# Almonds and dried chilies



## scubadoo97 (Apr 22, 2009)

I picked up a few bags of raw almonds at a good price from Aldi as well as some dried chilies.  

I used a brine of 2 cups of water : 1/2 cup of salt to soak the almonds in and got the MES heated.

I like to make my own chili powder and had ancho, pasilla and guajilla peppers to work with. I went through the normal method of removing the seeds and toasting the peppers but before grinding I tossed them in the smoker with a good dose of hickory.  I let them smoke for about 20 min while I let the smoker heat up to do the almonds.  I was not looking for an intense smoke flavor but just a hint of smoke in this chili powder.  

The almonds are still smoking but the chilies have been ground and smell wonderful.

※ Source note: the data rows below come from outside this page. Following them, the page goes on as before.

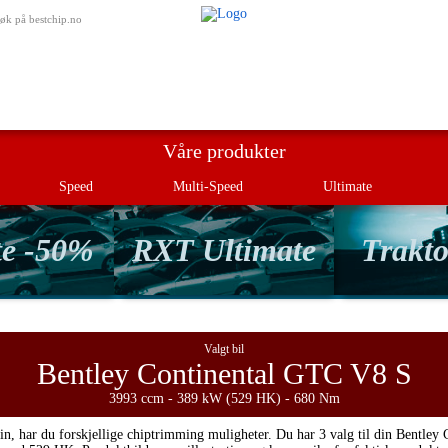
Min bestill
øk på bestchip.no
Våre produkter
Speed
Multi-Speed
Ultimate
te -50%
RXT Ultimate
Trakto
Valgt bil
Bentley Continental GTC V8 S
3993 ccm - 389 kW (529 HK) - 680 Nm
in, har du forskjellige chiptrimming muligheter. Du har 3 valg til din Bentley 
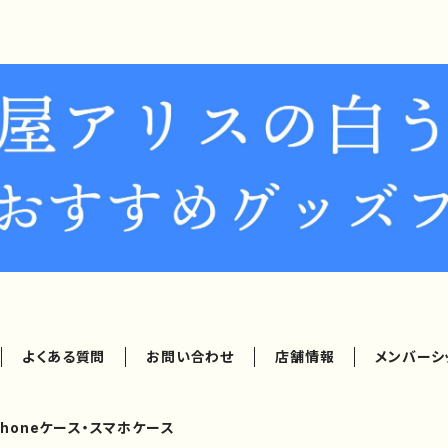
よくある質問
お問い合わせ
店舗情報
メンバーシ
Phoneケース・スマホケース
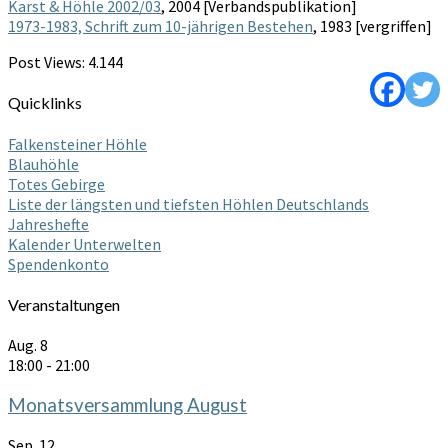
Karst & Höhle 2002/03
, 2004 [Verbandspublikation]
1973-1983, Schrift zum 10-jährigen Bestehen
, 1983 [vergriffen]
Post Views:
4.144
Quicklinks
Falkensteiner Höhle
Blauhöhle
Totes Gebirge
Liste der längsten und tiefsten Höhlen Deutschlands
Jahreshefte
Kalender Unterwelten
Spendenkonto
Veranstaltungen
Aug.
8
18:00
-
21:00
Monatsversammlung August
Sep.
12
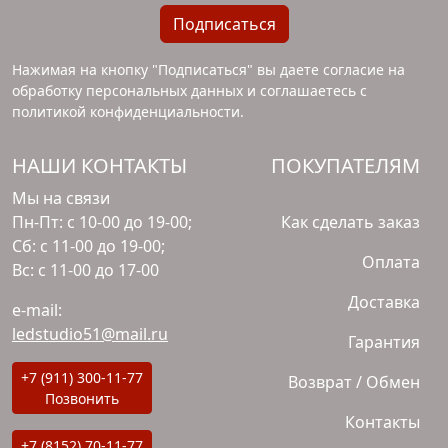
Подписаться
Нажимая на кнопку "Подписаться" вы даете согласие на
обработку персональных данных и соглашаетесь с
политикой конфиденциальности
.
НАШИ КОНТАКТЫ
ПОКУПАТЕЛЯМ
Мы на связи
Пн-Пт: с 10-00 до 19-00;
Как сделать заказ
Сб: с 11-00 до 19-00;
Оплата
Вс: с 11-00 до 17-00
Доставка
e-mail:
ledstudio51@mail.ru
Гарантия
+7 (911) 300-11-77
Возврат / Обмен
Позвонить
Контакты
+7 (8152) 70-11-77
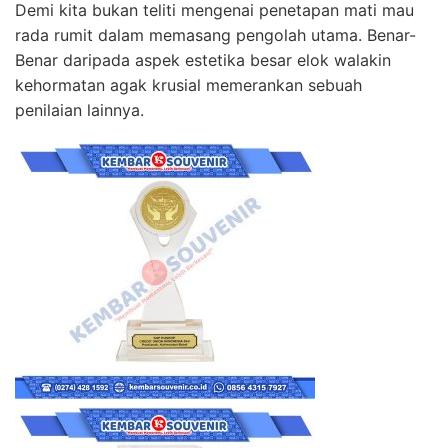
Demi kita bukan teliti mengenai penetapan mati mau
rada rumit dalam memasang pengolah utama. Benar-
Benar daripada aspek estetika besar elok walakin
kehormatan agak krusial memerankan sebuah
penilaian lainnya.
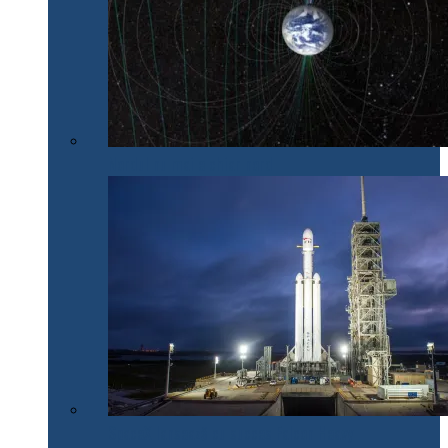
Nordul nu mai e chiar nord
SpaceX lansează cu succes Falcon Heavy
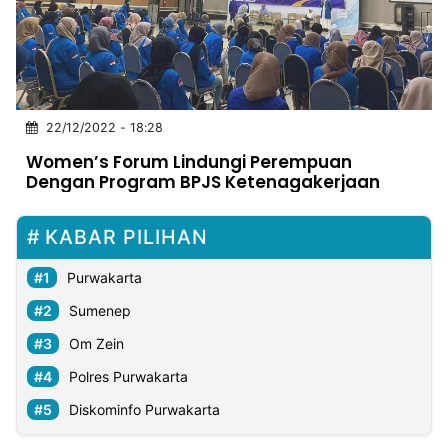
MULTIMEDIA
INDONESIA
Partner
22/12/2022 - 18:28
Insight
Suara
Lens
Daily
Jalan
Idealita
Kita
Dinamikapost.com
Radar
Seedbacklink
Women’s Forum Lindungi Perempuan
NTB
Time
IDN
Jogja
Rakyat
News
Notice
Baru
Dengan Program BPJS Ketenagakerjaan
Follow
Kabarbaru
KABAR PILIHAN
Purwakarta
Sumenep
Om Zein
Polres Purwakarta
Diskominfo Purwakarta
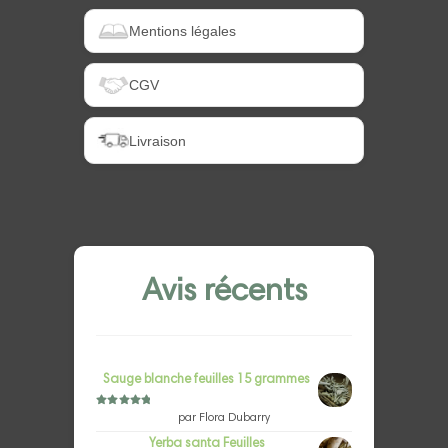
Mentions légales
CGV
Livraison
Avis récents
Sauge blanche feuilles 15 grammes
Note
5
sur 5
par Flora Dubarry
Yerba santa Feuilles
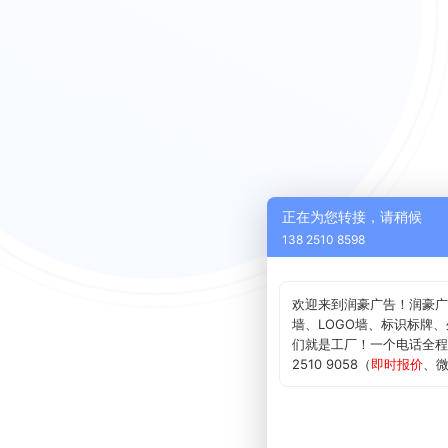
正在为您转接，请稍候
138 2510 8598
​欢迎来到润豪广告！润豪
墙、LOGO墙、标识标牌
们就是工厂！一个电话全程
2510 9058（
即时报价
、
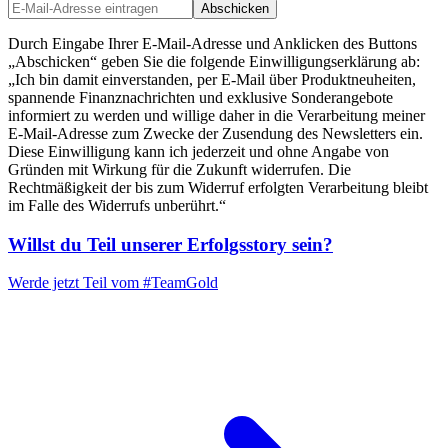
Abschicken
Durch Eingabe Ihrer E-Mail-Adresse und Anklicken des Buttons
„Abschicken“ geben Sie die folgende Einwilligungserklärung ab:
„Ich bin damit einverstanden, per E-Mail über Produktneuheiten,
spannende Finanznachrichten und exklusive Sonderangebote
informiert zu werden und willige daher in die Verarbeitung meiner
E-Mail-Adresse zum Zwecke der Zusendung des Newsletters ein.
Diese Einwilligung kann ich jederzeit und ohne Angabe von
Gründen mit Wirkung für die Zukunft widerrufen. Die
Rechtmäßigkeit der bis zum Widerruf erfolgten Verarbeitung bleibt
im Falle des Widerrufs unberührt.“
Willst du Teil unserer
Erfolgsstory
sein?
Werde jetzt Teil vom
#TeamGold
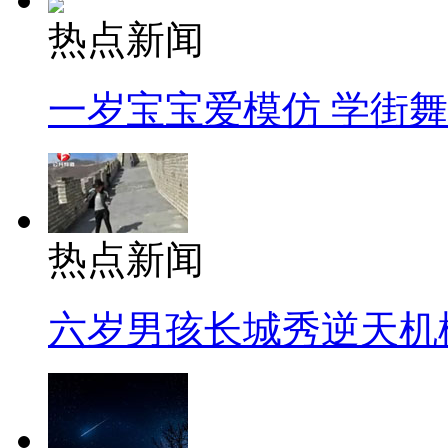
热点新闻
一岁宝宝爱模仿 学街
热点新闻
六岁男孩长城秀逆天机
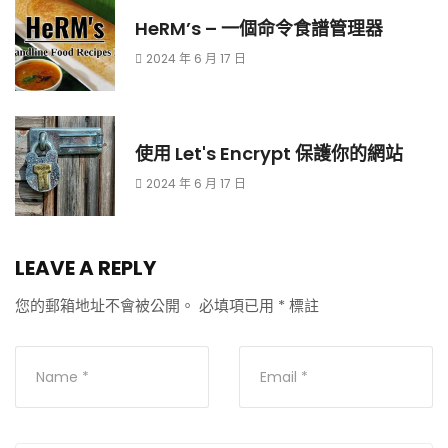
HeRM’s – 一個命令食譜管理器
2024 年 6 月 17 日
使用 Let's Encrypt 保護你的網站
2024 年 6 月 17 日
LEAVE A REPLY
您的郵箱地址不會被公開。
必填項已用
*
標註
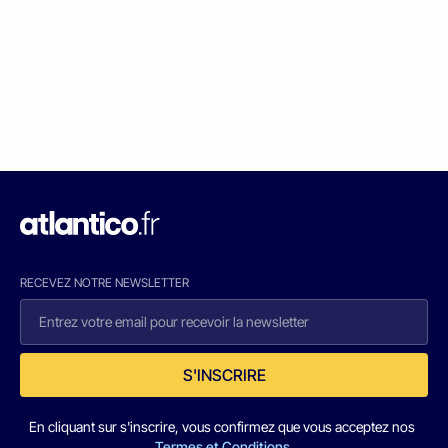
RECEVEZ NOTRE NEWSLETTER
S'INSCRIRE
En cliquant sur s'inscrire, vous confirmez que vous acceptez nos
Termes et Conditions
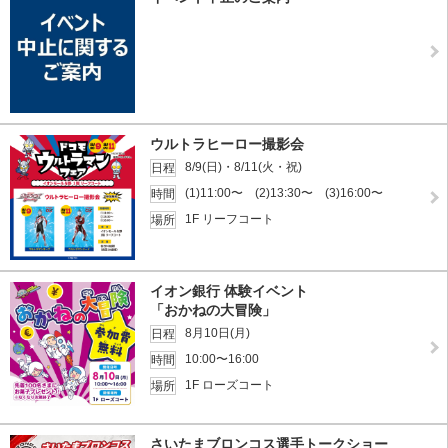
ウルトラヒーロー撮影会
8/9(日)・8/11(火・祝)
日程
(1)11:00〜 (2)13:30〜 (3)16:00〜
時間
1F リーフコート
場所
イオン銀行 体験イベント
「おかねの大冒険」
8月10日(月)
日程
10:00〜16:00
時間
1F ローズコート
場所
さいたまブロンコス選手トークショー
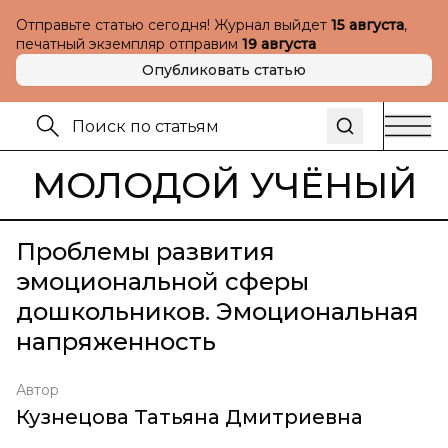
Отправьте статью сегодня! Журнал выйдет
15 августа
,
печатный экземпляр отправим
19 августа
Опубликовать статью
МОЛОДОЙ УЧЁНЫЙ
Проблемы развития
эмоциональной сферы
дошкольников. Эмоциональная
напряженность
Автор
Кузнецова Татьяна Дмитриевна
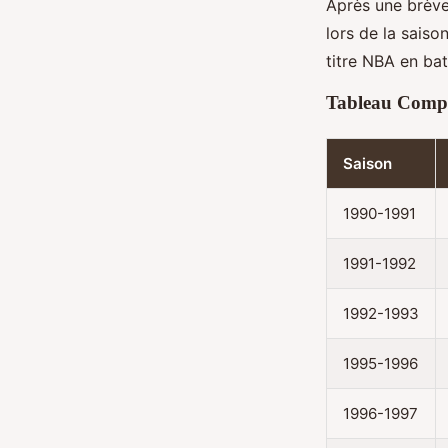
Après une brève
lors de la saiso
titre NBA en bat
Tableau Compa
Saison
1990-1991
1991-1992
1992-1993
1995-1996
1996-1997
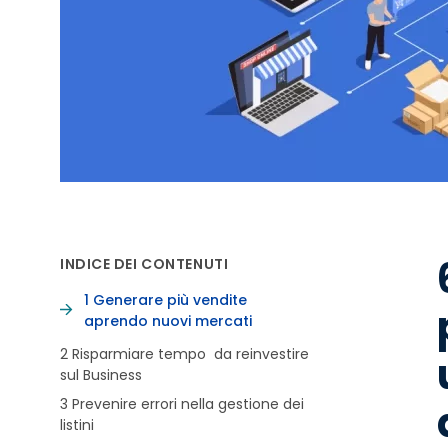
INDICE DEI CONTENUTI
1 Generare più vendite
aprendo nuovi mercati
2 Risparmiare tempo da reinvestire
sul Business
3 Prevenire errori nella gestione dei
listini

Not like chipotles but just a subtle smell of smoke


----------



## fire it up (Apr 22, 2009)

Nice blend of peppers, sounds great!
I can't wait to try smoking and drying some peppers.  
Let us know how the almonds turned out, and pics would be great!


----------



## rivet (Apr 22, 2009)

'Zactly! ^^^^^^^^^


----------



## scubadoo97 (Apr 22, 2009)

No photos, sorry.  Half the almonds came out well.  I had two trays and the one on the bottom got too much heat and burned. #%*#......


----------



## scubadoo97 (Apr 25, 2009)

Just used the ground chili powder on a flank steak tonight.  The smoked aroma was significantly more noticable than after I first ground up the chilies.  Like the almonds, they get better with time.  

If you make your own chili powder give it a little smoke.  Wonderful stuff.


----------



## fire it up (Apr 25, 2009)

Definitely doing that this summer scuba.  
Nice to know the smoke is more prevalent as it matures.
Can't wait to try it done with some bhut jolokias.


----------